◆ TASK DIRECTIONS
Having read the entries, repeat all of them exactly.

+++ EXERCISE MATERIAL +++

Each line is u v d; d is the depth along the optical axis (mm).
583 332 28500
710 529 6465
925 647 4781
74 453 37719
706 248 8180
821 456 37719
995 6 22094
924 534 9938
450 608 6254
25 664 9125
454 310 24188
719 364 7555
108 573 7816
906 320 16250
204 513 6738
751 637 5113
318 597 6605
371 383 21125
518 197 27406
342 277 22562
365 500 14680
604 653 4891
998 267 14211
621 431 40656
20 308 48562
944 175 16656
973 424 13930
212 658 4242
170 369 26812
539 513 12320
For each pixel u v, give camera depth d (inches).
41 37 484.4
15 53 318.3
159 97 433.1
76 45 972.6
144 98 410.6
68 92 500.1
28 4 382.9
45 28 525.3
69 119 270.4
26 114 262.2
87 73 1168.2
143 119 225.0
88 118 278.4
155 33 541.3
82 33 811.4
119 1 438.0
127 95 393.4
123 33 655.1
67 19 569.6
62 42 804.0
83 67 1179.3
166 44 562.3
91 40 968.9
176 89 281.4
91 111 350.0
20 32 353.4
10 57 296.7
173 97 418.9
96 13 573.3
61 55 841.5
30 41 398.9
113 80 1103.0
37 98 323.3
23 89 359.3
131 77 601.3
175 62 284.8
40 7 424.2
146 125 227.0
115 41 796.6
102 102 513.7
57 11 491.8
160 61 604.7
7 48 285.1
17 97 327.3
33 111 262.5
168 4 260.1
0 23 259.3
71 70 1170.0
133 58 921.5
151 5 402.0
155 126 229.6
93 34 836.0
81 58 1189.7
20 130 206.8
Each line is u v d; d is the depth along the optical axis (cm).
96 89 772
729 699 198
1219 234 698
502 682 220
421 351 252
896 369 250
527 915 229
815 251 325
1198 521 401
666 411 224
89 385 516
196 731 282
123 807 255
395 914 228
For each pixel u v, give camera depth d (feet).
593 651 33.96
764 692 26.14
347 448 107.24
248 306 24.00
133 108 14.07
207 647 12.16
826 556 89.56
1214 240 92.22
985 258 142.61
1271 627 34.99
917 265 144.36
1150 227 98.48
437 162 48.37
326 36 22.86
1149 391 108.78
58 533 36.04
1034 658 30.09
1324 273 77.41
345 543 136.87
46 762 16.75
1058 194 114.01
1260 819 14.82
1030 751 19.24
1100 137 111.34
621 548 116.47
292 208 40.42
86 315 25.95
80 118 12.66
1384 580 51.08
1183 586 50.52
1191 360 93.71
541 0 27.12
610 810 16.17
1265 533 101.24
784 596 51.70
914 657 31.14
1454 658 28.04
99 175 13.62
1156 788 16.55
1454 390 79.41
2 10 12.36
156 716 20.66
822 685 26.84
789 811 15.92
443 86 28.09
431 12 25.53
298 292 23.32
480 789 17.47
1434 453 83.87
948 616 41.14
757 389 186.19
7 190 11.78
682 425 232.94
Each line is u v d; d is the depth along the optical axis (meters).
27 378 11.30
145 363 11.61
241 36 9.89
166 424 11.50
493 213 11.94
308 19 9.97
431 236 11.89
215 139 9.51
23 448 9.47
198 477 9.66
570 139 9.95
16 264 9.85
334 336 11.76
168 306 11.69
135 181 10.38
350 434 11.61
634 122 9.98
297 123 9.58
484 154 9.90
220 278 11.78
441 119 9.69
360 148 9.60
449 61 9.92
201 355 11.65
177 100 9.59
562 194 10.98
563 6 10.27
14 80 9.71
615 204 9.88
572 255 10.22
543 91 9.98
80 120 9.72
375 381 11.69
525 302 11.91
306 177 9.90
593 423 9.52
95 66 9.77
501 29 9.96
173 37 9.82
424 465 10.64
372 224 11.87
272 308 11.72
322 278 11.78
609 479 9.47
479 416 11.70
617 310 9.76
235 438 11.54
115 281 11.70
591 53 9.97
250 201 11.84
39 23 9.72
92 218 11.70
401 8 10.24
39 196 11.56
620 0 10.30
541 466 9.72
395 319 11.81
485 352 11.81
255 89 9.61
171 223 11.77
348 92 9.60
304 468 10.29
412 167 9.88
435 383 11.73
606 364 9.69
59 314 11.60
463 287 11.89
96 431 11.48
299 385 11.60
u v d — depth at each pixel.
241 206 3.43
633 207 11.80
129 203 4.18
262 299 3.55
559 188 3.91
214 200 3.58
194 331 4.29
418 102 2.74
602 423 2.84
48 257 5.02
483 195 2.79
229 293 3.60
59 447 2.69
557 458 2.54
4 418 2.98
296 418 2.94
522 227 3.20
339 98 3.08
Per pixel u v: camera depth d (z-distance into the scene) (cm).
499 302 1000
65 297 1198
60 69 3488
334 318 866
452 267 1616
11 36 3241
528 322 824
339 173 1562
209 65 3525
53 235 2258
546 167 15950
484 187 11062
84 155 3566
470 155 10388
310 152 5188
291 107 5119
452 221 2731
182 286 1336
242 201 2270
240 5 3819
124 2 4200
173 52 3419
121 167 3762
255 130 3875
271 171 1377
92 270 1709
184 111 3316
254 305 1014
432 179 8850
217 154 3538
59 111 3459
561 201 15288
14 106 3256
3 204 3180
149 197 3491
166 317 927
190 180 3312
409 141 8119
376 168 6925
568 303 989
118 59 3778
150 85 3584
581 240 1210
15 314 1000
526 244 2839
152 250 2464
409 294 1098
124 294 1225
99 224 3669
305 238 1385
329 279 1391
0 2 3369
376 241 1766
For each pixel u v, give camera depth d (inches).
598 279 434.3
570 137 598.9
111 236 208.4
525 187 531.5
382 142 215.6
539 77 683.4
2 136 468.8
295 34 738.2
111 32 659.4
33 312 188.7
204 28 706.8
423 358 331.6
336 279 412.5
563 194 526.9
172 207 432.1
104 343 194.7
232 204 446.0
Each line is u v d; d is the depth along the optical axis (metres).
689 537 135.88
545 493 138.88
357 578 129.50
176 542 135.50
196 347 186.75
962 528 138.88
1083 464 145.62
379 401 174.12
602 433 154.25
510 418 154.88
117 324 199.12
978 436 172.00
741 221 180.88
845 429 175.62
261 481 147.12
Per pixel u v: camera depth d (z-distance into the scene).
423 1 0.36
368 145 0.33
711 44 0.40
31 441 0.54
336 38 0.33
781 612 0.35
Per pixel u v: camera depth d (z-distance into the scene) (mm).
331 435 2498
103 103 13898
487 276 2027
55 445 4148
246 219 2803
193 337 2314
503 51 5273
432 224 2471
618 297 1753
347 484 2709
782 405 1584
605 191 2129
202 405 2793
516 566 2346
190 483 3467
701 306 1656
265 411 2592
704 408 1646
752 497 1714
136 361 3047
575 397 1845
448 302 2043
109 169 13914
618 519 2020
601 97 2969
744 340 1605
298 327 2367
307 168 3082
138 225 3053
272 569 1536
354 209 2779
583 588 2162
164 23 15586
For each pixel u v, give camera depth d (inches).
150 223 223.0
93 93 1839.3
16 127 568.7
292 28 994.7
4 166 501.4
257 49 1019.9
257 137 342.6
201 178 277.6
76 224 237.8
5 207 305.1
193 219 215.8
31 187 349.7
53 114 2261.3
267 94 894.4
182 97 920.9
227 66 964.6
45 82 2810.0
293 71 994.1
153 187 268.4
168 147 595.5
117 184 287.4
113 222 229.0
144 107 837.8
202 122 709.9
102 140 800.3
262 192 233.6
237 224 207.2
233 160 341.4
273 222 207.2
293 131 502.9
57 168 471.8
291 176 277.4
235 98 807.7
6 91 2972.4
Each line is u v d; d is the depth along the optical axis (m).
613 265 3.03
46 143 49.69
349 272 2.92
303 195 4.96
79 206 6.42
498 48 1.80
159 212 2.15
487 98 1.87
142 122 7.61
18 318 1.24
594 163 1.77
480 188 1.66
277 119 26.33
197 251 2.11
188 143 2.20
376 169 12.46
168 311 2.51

+++

◆ RESPONSE BELOW
Each line is u v d; d is the depth along the optical axis (mm).
583 332 28500
710 529 6465
925 647 4781
74 453 37719
706 248 8180
821 456 37719
995 6 22094
924 534 9938
450 608 6254
25 664 9125
454 310 24188
719 364 7555
108 573 7816
906 320 16250
204 513 6738
751 637 5113
318 597 6605
371 383 21125
518 197 27406
342 277 22562
365 500 14680
604 653 4891
998 267 14211
621 431 40656
20 308 48562
944 175 16656
973 424 13930
212 658 4242
170 369 26812
539 513 12320
For each pixel u v, give camera depth d (inches).
41 37 484.4
15 53 318.3
159 97 433.1
76 45 972.6
144 98 410.6
68 92 500.1
28 4 382.9
45 28 525.3
69 119 270.4
26 114 262.2
87 73 1168.2
143 119 225.0
88 118 278.4
155 33 541.3
82 33 811.4
119 1 438.0
127 95 393.4
123 33 655.1
67 19 569.6
62 42 804.0
83 67 1179.3
166 44 562.3
91 40 968.9
176 89 281.4
91 111 350.0
20 32 353.4
10 57 296.7
173 97 418.9
96 13 573.3
61 55 841.5
30 41 398.9
113 80 1103.0
37 98 323.3
23 89 359.3
131 77 601.3
175 62 284.8
40 7 424.2
146 125 227.0
115 41 796.6
102 102 513.7
57 11 491.8
160 61 604.7
7 48 285.1
17 97 327.3
33 111 262.5
168 4 260.1
0 23 259.3
71 70 1170.0
133 58 921.5
151 5 402.0
155 126 229.6
93 34 836.0
81 58 1189.7
20 130 206.8
Each line is u v d; d is the depth along the optical axis (cm).
96 89 772
729 699 198
1219 234 698
502 682 220
421 351 252
896 369 250
527 915 229
815 251 325
1198 521 401
666 411 224
89 385 516
196 731 282
123 807 255
395 914 228
For each pixel u v, give camera depth d (feet).
593 651 33.96
764 692 26.14
347 448 107.24
248 306 24.00
133 108 14.07
207 647 12.16
826 556 89.56
1214 240 92.22
985 258 142.61
1271 627 34.99
917 265 144.36
1150 227 98.48
437 162 48.37
326 36 22.86
1149 391 108.78
58 533 36.04
1034 658 30.09
1324 273 77.41
345 543 136.87
46 762 16.75
1058 194 114.01
1260 819 14.82
1030 751 19.24
1100 137 111.34
621 548 116.47
292 208 40.42
86 315 25.95
80 118 12.66
1384 580 51.08
1183 586 50.52
1191 360 93.71
541 0 27.12
610 810 16.17
1265 533 101.24
784 596 51.70
914 657 31.14
1454 658 28.04
99 175 13.62
1156 788 16.55
1454 390 79.41
2 10 12.36
156 716 20.66
822 685 26.84
789 811 15.92
443 86 28.09
431 12 25.53
298 292 23.32
480 789 17.47
1434 453 83.87
948 616 41.14
757 389 186.19
7 190 11.78
682 425 232.94
Each line is u v d; d is the depth along the optical axis (meters).
27 378 11.30
145 363 11.61
241 36 9.89
166 424 11.50
493 213 11.94
308 19 9.97
431 236 11.89
215 139 9.51
23 448 9.47
198 477 9.66
570 139 9.95
16 264 9.85
334 336 11.76
168 306 11.69
135 181 10.38
350 434 11.61
634 122 9.98
297 123 9.58
484 154 9.90
220 278 11.78
441 119 9.69
360 148 9.60
449 61 9.92
201 355 11.65
177 100 9.59
562 194 10.98
563 6 10.27
14 80 9.71
615 204 9.88
572 255 10.22
543 91 9.98
80 120 9.72
375 381 11.69
525 302 11.91
306 177 9.90
593 423 9.52
95 66 9.77
501 29 9.96
173 37 9.82
424 465 10.64
372 224 11.87
272 308 11.72
322 278 11.78
609 479 9.47
479 416 11.70
617 310 9.76
235 438 11.54
115 281 11.70
591 53 9.97
250 201 11.84
39 23 9.72
92 218 11.70
401 8 10.24
39 196 11.56
620 0 10.30
541 466 9.72
395 319 11.81
485 352 11.81
255 89 9.61
171 223 11.77
348 92 9.60
304 468 10.29
412 167 9.88
435 383 11.73
606 364 9.69
59 314 11.60
463 287 11.89
96 431 11.48
299 385 11.60
u v d — depth at each pixel.
241 206 3.43
633 207 11.80
129 203 4.18
262 299 3.55
559 188 3.91
214 200 3.58
194 331 4.29
418 102 2.74
602 423 2.84
48 257 5.02
483 195 2.79
229 293 3.60
59 447 2.69
557 458 2.54
4 418 2.98
296 418 2.94
522 227 3.20
339 98 3.08
Per pixel u v: camera depth d (z-distance into the scene) (cm).
499 302 1000
65 297 1198
60 69 3488
334 318 866
452 267 1616
11 36 3241
528 322 824
339 173 1562
209 65 3525
53 235 2258
546 167 15950
484 187 11062
84 155 3566
470 155 10388
310 152 5188
291 107 5119
452 221 2731
182 286 1336
242 201 2270
240 5 3819
124 2 4200
173 52 3419
121 167 3762
255 130 3875
271 171 1377
92 270 1709
184 111 3316
254 305 1014
432 179 8850
217 154 3538
59 111 3459
561 201 15288
14 106 3256
3 204 3180
149 197 3491
166 317 927
190 180 3312
409 141 8119
376 168 6925
568 303 989
118 59 3778
150 85 3584
581 240 1210
15 314 1000
526 244 2839
152 250 2464
409 294 1098
124 294 1225
99 224 3669
305 238 1385
329 279 1391
0 2 3369
376 241 1766
For each pixel u v, give camera depth d (inches).
598 279 434.3
570 137 598.9
111 236 208.4
525 187 531.5
382 142 215.6
539 77 683.4
2 136 468.8
295 34 738.2
111 32 659.4
33 312 188.7
204 28 706.8
423 358 331.6
336 279 412.5
563 194 526.9
172 207 432.1
104 343 194.7
232 204 446.0
Each line is u v d; d is the depth along the optical axis (metres).
689 537 135.88
545 493 138.88
357 578 129.50
176 542 135.50
196 347 186.75
962 528 138.88
1083 464 145.62
379 401 174.12
602 433 154.25
510 418 154.88
117 324 199.12
978 436 172.00
741 221 180.88
845 429 175.62
261 481 147.12
Per pixel u v: camera depth d (z-distance into the scene).
423 1 0.36
368 145 0.33
711 44 0.40
31 441 0.54
336 38 0.33
781 612 0.35
Per pixel u v: camera depth d (z-distance into the scene) (mm).
331 435 2498
103 103 13898
487 276 2027
55 445 4148
246 219 2803
193 337 2314
503 51 5273
432 224 2471
618 297 1753
347 484 2709
782 405 1584
605 191 2129
202 405 2793
516 566 2346
190 483 3467
701 306 1656
265 411 2592
704 408 1646
752 497 1714
136 361 3047
575 397 1845
448 302 2043
109 169 13914
618 519 2020
601 97 2969
744 340 1605
298 327 2367
307 168 3082
138 225 3053
272 569 1536
354 209 2779
583 588 2162
164 23 15586
For each pixel u v, give camera depth d (inches).
150 223 223.0
93 93 1839.3
16 127 568.7
292 28 994.7
4 166 501.4
257 49 1019.9
257 137 342.6
201 178 277.6
76 224 237.8
5 207 305.1
193 219 215.8
31 187 349.7
53 114 2261.3
267 94 894.4
182 97 920.9
227 66 964.6
45 82 2810.0
293 71 994.1
153 187 268.4
168 147 595.5
117 184 287.4
113 222 229.0
144 107 837.8
202 122 709.9
102 140 800.3
262 192 233.6
237 224 207.2
233 160 341.4
273 222 207.2
293 131 502.9
57 168 471.8
291 176 277.4
235 98 807.7
6 91 2972.4
Each line is u v d; d is the depth along the optical axis (m).
613 265 3.03
46 143 49.69
349 272 2.92
303 195 4.96
79 206 6.42
498 48 1.80
159 212 2.15
487 98 1.87
142 122 7.61
18 318 1.24
594 163 1.77
480 188 1.66
277 119 26.33
197 251 2.11
188 143 2.20
376 169 12.46
168 311 2.51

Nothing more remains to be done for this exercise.